Однако кто в таком случае тянул его за язык? Зачем он говорил, что прямая — это добро и что кривая — зло? А наши-то педанты — давай смеяться! Но эта мысль отнюдь не лишена смысла; дело в том, что кривая — это лишь видимость, и именно прямая становится судьей для кривой. Однако нашим чувствам хотелось бы, чтобы кривая существовала наравне с прямой; все это заставляет утверждать, что беспорядок поддерживает себя сам. А также, что добродетель — это Число,
[«Пифагор, по сообщению Гераклида Понтийского, учил, что счастье (эвдемония) заключается в знании совершенства чисел»(16).]
на основании чего можно предположить и даже утверждать, что добродетель, подобно звучанию хорошо настроенной лиры, соответствует закону Ума. А еще — что свет и тьма в равной степени представляют все эти противоположности; и это означало бы постоянное повторение одного и того же, ибо тьма есть лишь отрицание, и становится она заметной только благодаря свету. Таким образом, просто невозможно пренебрегать этими формулами, пусть и придуманными; скорее, следует возвращаться к их благородному источнику, что не столь уж и трудно, как в том пытаются убедить, ибо тень Пифагора всегда похожа на самого Пифагора.
ЭЛЕАТЫ
Элейская школа сохраняет всю премудрость Фалеса, однако подвергает его взгляды переосмыслению. С точки зрения всех ее представителей, и в особой степени — Ксенофана и Парменида, физика относится к области мнения,
[Намек на характерное для древнегреческой философии разделение знания на два вида: «знание по мнению» и «знание по истине». Впервые эта идея была выдвинута Ксенофаном, с точки зрения которого результатом чувственно воспринимаемых свидетельств является лишь мнение, царящее над всем, а не истинное знание, недоступное людям: «Если бы даже случайно кто-нибудь и высказал подлинную истину, то он и сам, однако не знал бы [об этом]. Ибо только мнение — удел всех»(17). Парменид также делил философию «…надвое — на философию истины и философию мнения»(18). В то же время Симпликий в комментарии к «Физике» Аристотеля отмечал, что «[Парменид] называет это учение мнимым [собств. “постигаемым доксой”] и обманчивым не в том смысле, что оно абсолютно ложно, а в том, что оно низверглось [или: “низко пало”] от умопостигаемой истины до феноменального и постигаемого доксой чувственного мира»(19).]

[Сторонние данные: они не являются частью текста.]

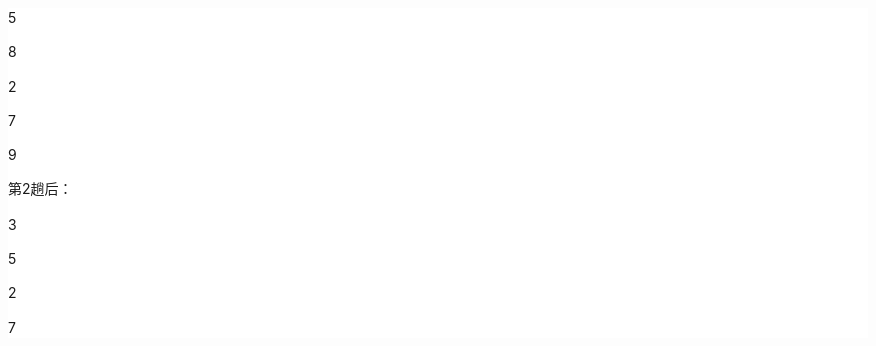   </td>
  <td width="71" valign="top" style="width:71.15pt;border-top:none;border-left:
  none;border-bottom:solid windowtext 1.0pt;border-right:solid windowtext 1.0pt;
  mso-border-top-alt:solid windowtext .5pt;mso-border-left-alt:solid windowtext .5pt;
  mso-border-alt:solid windowtext .5pt;padding:0cm 5.4pt 0cm 5.4pt">
  <p class="MsoNormal"><span lang="EN-US">5</span></p>
  </td>
  <td width="71" valign="top" style="width:71.15pt;border-top:none;border-left:
  none;border-bottom:solid windowtext 1.0pt;border-right:solid windowtext 1.0pt;
  mso-border-top-alt:solid windowtext .5pt;mso-border-left-alt:solid windowtext .5pt;
  mso-border-alt:solid windowtext .5pt;padding:0cm 5.4pt 0cm 5.4pt">
  <p class="MsoNormal"><span lang="EN-US">8</span></p>
  </td>
  <td width="71" valign="top" style="width:71.15pt;border-top:none;border-left:
  none;border-bottom:solid windowtext 1.0pt;border-right:solid windowtext 1.0pt;
  mso-border-top-alt:solid windowtext .5pt;mso-border-left-alt:solid windowtext .5pt;
  mso-border-alt:solid windowtext .5pt;padding:0cm 5.4pt 0cm 5.4pt">
  <p class="MsoNormal"><span lang="EN-US">2</span></p>
  </td>
  <td width="71" valign="top" style="width:71.15pt;border-top:none;border-left:
  none;border-bottom:solid windowtext 1.0pt;border-right:solid windowtext 1.0pt;
  mso-border-top-alt:solid windowtext .5pt;mso-border-left-alt:solid windowtext .5pt;
  mso-border-alt:solid windowtext .5pt;padding:0cm 5.4pt 0cm 5.4pt">
  <p class="MsoNormal"><span lang="EN-US">7</span></p>
  </td>
  <td width="71" valign="top" style="width:71.2pt;border-top:none;border-left:none;
  border-bottom:solid windowtext 1.0pt;border-right:solid windowtext 1.0pt;
  mso-border-top-alt:solid windowtext .5pt;mso-border-left-alt:solid windowtext .5pt;
  mso-border-alt:solid windowtext .5pt;background:#FFCC99;padding:0cm 5.4pt 0cm 5.4pt">
  <p class="MsoNormal"><span lang="EN-US">9</span></p>
  </td>
 </tr>
 <tr style="mso-yfti-irow:2">
  <td width="71" valign="top" style="width:71.15pt;border:solid windowtext 1.0pt;
  border-top:none;mso-border-top-alt:solid windowtext .5pt;mso-border-alt:solid windowtext .5pt;
  padding:0cm 5.4pt 0cm 5.4pt">
  <p class="MsoNormal"><span style="font-family:宋体;mso-ascii-font-family:&quot;Times New Roman&quot;;
  mso-hansi-font-family:&quot;Times New Roman&quot;">第</span><span lang="EN-US">2</span><span style="font-family:宋体;mso-ascii-font-family:&quot;Times New Roman&quot;;mso-hansi-font-family:
  &quot;Times New Roman&quot;">趟后：</span></p>
  </td>
  <td width="71" valign="top" style="width:71.15pt;border-top:none;border-left:
  none;border-bottom:solid windowtext 1.0pt;border-right:solid windowtext 1.0pt;
  mso-border-top-alt:solid windowtext .5pt;mso-border-left-alt:solid windowtext .5pt;
  mso-border-alt:solid windowtext .5pt;padding:0cm 5.4pt 0cm 5.4pt">
  <p class="MsoNormal"><span lang="EN-US">3</span></p>
  </td>
  <td width="71" valign="top" style="width:71.15pt;border-top:none;border-left:
  none;border-bottom:solid windowtext 1.0pt;border-right:solid windowtext 1.0pt;
  mso-border-top-alt:solid windowtext .5pt;mso-border-left-alt:solid windowtext .5pt;
  mso-border-alt:solid windowtext .5pt;padding:0cm 5.4pt 0cm 5.4pt">
  <p class="MsoNormal"><span lang="EN-US">5</span></p>
  </td>
  <td width="71" valign="top" style="width:71.15pt;border-top:none;border-left:
  none;border-bottom:solid windowtext 1.0pt;border-right:solid windowtext 1.0pt;
  mso-border-top-alt:solid windowtext .5pt;mso-border-left-alt:solid windowtext .5pt;
  mso-border-alt:solid windowtext .5pt;padding:0cm 5.4pt 0cm 5.4pt">
  <p class="MsoNormal"><span lang="EN-US">2</span></p>
  </td>
  <td width="71" valign="top" style="width:71.15pt;border-top:none;border-left:
  none;border-bottom:solid windowtext 1.0pt;border-right:solid windowtext 1.0pt;
  mso-border-top-alt:solid windowtext .5pt;mso-border-left-alt:solid windowtext .5pt;
  mso-border-alt:solid windowtext .5pt;padding:0cm 5.4pt 0cm 5.4pt">
  <p class="MsoNormal"><span lang="EN-US">7</span></p>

и, таким образом, какими бы ни были ее достижения, изначально подлежит оценке. Движение, как полагал чутко во все вникавший ученик уже названных философов Зенон,
[Как считается многими, Зенон Элейский, кроме всего прочего, был усыновлен Парменидом «…и стал его любовником»(20). В то же время Афиней писал, «что всего отвратительнее и всего лживее — так это безо всякой нужды сказать, что согражданин Парменида Зенон был его любовником!»(21).]
без всякого сомнения, представляет собой ничто, поскольку оно всегда является чем-то иным. Доказательство от обратного: в любой момент движущийся объект находится именно в том месте, где он в данный отрезок времени пребывает, а следовательно — остается неподвижным.
[Как отмечал Секст Эмпирик, «Аристотель называл их “остановщиками (στασιώται) природы и бесприродниками”: остановщиками — от слова остановка (στάσις), а бесприродниками — потому что, отрицая движение, они упразднили природу, которая [по Аристотелю] есть источник движения»(22).]
Ксенофан и Парменид выражали суть сказанного лучше и с большей прямотой: бытие существует, а небытия нет,
[Ср.: Парменид, «полагая, что наряду с сущим вообще нет никакого не-сущего… считает, что с необходимостью существует [только] одно, а именно сущее, и больше ничего…»(23).]
и тебе не удастся выйти за пределы данной мысли; таким образом, то, чего до сих пор еще не существует, не будет существовать никогда, а то, что уже было, и то, что будет, существует всегда;
[Ср.: «…Первые философы… говорили, что ничто из существующего не возникает и не уничтожается, так как возникающему необходимо возникать или из сущего, или из не-сущего, но ни то, ни другое невозможно: ведь сущее не возникает (ибо оно уже есть), а из не-сущего ничто не может возникнуть, ибо [при возникновении] что-нибудь да должно лежать в основе»(24).]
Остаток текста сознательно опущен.